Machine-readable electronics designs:
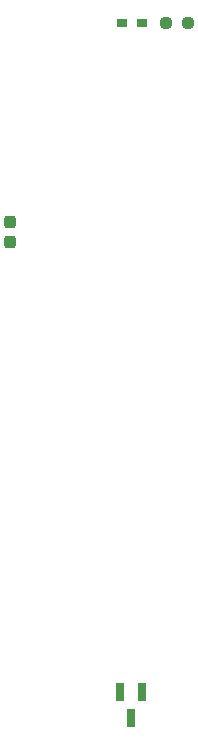
<source format=gbr>
G04 #@! TF.GenerationSoftware,KiCad,Pcbnew,8.0.4+dfsg-1*
G04 #@! TF.CreationDate,2025-02-23T14:55:35+09:00*
G04 #@! TF.ProjectId,bionic-mc6809e,62696f6e-6963-42d6-9d63-36383039652e,6*
G04 #@! TF.SameCoordinates,Original*
G04 #@! TF.FileFunction,Paste,Top*
G04 #@! TF.FilePolarity,Positive*
%FSLAX46Y46*%
G04 Gerber Fmt 4.6, Leading zero omitted, Abs format (unit mm)*
G04 Created by KiCad (PCBNEW 8.0.4+dfsg-1) date 2025-02-23 14:55:35*
%MOMM*%
%LPD*%
G01*
G04 APERTURE LIST*
G04 Aperture macros list*
%AMRoundRect*
0 Rectangle with rounded corners*
0 $1 Rounding radius*
0 $2 $3 $4 $5 $6 $7 $8 $9 X,Y pos of 4 corners*
0 Add a 4 corners polygon primitive as box body*
4,1,4,$2,$3,$4,$5,$6,$7,$8,$9,$2,$3,0*
0 Add four circle primitives for the rounded corners*
1,1,$1+$1,$2,$3*
1,1,$1+$1,$4,$5*
1,1,$1+$1,$6,$7*
1,1,$1+$1,$8,$9*
0 Add four rect primitives between the rounded corners*
20,1,$1+$1,$2,$3,$4,$5,0*
20,1,$1+$1,$4,$5,$6,$7,0*
20,1,$1+$1,$6,$7,$8,$9,0*
20,1,$1+$1,$8,$9,$2,$3,0*%
G04 Aperture macros list end*
%ADD10R,0.660400X1.625600*%
%ADD11R,0.965200X0.762000*%
%ADD12RoundRect,0.237500X-0.250000X-0.237500X0.250000X-0.237500X0.250000X0.237500X-0.250000X0.237500X0*%
%ADD13RoundRect,0.237500X0.237500X-0.300000X0.237500X0.300000X-0.237500X0.300000X-0.237500X-0.300000X0*%
G04 APERTURE END LIST*
D10*
X118290403Y-123633000D03*
X116390401Y-123633000D03*
X117340402Y-125765000D03*
D11*
X118324800Y-66976000D03*
X116572200Y-66976000D03*
D12*
X120358700Y-66976000D03*
X122183700Y-66976000D03*
D13*
X107144801Y-85506000D03*
X107144801Y-83781000D03*
M02*

</source>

● **PROBLEM TO SOLVE**: The required output is the exact run of lines from the start of the records through the line containing "0 Add a 4 corners", both ends included, with no pictures.

● **YOUR RESPONSE**:
<source format=gbr>
G04 #@! TF.GenerationSoftware,KiCad,Pcbnew,8.0.4+dfsg-1*
G04 #@! TF.CreationDate,2025-02-23T14:55:35+09:00*
G04 #@! TF.ProjectId,bionic-mc6809e,62696f6e-6963-42d6-9d63-36383039652e,6*
G04 #@! TF.SameCoordinates,Original*
G04 #@! TF.FileFunction,Paste,Top*
G04 #@! TF.FilePolarity,Positive*
%FSLAX46Y46*%
G04 Gerber Fmt 4.6, Leading zero omitted, Abs format (unit mm)*
G04 Created by KiCad (PCBNEW 8.0.4+dfsg-1) date 2025-02-23 14:55:35*
%MOMM*%
%LPD*%
G01*
G04 APERTURE LIST*
G04 Aperture macros list*
%AMRoundRect*
0 Rectangle with rounded corners*
0 $1 Rounding radius*
0 $2 $3 $4 $5 $6 $7 $8 $9 X,Y pos of 4 corners*
0 Add a 4 corners polygon primitive as box body*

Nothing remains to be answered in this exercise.